One of the major innovations in the digital business world is more employees are bringing smartphones, tablets and laptops to work. Bring-your-own-device (BYOD) is especially popular with cloud technology, as workers can access their office systems from numerous locations. However, company leaders should ensure they have a comprehensive disaster recovery plan in place to account for the possibility of a security breach.

Businesses of any size could be susceptible to not only cyber threats, but if a device becomes compromised. While the healthcare industry has been in the news more often for such issues, a recent article in CSO explained that all sectors should remain diligent in fully educating employees on proper uses of mobile devices.

For example, Troy Gill, senior security analyst at AppRiver, told the news source that technology is available today for most devices to tackle key security issues. Enforcement of password locking and remote data wipe are both critical. Gill added that corporations should have a virtual private network (VPN) to keep connections secure, even when employees access company systems from mobile devices.
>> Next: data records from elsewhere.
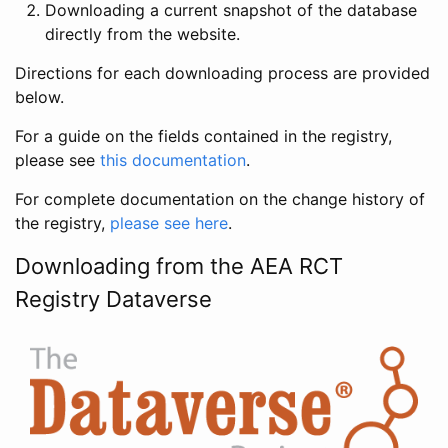
Downloading a current snapshot of the database
directly from the website.
Directions for each downloading process are provided
below.
For a guide on the fields contained in the registry,
please see
this documentation
.
For complete documentation on the change history of
the registry,
please see here
.
Downloading from the AEA RCT
Registry Dataverse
Chris Petersen, CTO of LogRhythm, a security information and IT company, explained to CSO that it’s not uncommon for smaller practices to be more vulnerable to security issues. However, there are lots of affordable options out there, he said. Until the gap between new devices and cyber issues is bridged, using personal devices at work can be dangerous. Petersen added that with that mind, eliminating BYOD could be a viable option for some organizations.

“There is no fix for this,” Petersen said. “If organizations don’t have the proper technical controls in place, they will be helpless when it comes to ensuring a lost device doesn’t mean lost personal information.”

Along with technical control, all employees need to be fully educated on the intricacies of their company’s disaster recovery planning. That way, businesses can have a quick recovery process should anything become compromised.